**RECORDS SHOWN:**
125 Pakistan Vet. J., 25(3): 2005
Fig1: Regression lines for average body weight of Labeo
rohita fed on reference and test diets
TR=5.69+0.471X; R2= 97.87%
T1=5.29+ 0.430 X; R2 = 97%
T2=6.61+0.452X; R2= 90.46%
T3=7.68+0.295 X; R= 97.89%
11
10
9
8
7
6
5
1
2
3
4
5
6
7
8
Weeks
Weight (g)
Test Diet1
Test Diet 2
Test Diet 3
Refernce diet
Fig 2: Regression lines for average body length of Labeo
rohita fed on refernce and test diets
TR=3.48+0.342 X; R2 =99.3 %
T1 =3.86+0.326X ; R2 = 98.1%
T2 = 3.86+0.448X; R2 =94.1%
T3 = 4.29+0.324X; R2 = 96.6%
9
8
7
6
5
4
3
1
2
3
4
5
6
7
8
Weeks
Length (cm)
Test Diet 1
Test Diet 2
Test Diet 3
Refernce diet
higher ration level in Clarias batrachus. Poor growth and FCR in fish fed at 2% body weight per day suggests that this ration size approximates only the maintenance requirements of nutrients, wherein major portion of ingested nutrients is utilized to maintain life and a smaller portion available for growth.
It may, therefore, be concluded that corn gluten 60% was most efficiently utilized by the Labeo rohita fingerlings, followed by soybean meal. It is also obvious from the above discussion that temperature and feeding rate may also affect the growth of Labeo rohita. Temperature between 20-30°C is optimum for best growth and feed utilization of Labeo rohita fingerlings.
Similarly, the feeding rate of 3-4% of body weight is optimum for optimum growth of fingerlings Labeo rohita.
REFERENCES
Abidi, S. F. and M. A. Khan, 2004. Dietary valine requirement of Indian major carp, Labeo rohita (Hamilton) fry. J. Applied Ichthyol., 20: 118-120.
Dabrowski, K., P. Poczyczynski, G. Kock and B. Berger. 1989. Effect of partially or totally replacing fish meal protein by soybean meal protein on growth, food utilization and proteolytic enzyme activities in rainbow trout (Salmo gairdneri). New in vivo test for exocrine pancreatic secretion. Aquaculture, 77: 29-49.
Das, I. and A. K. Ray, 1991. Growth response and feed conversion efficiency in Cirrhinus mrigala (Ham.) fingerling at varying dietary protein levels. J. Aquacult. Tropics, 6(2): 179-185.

**TASK PROMPT:** State how many lines in the entries hold "Regression", please, with no other words.

**REPLY:** 2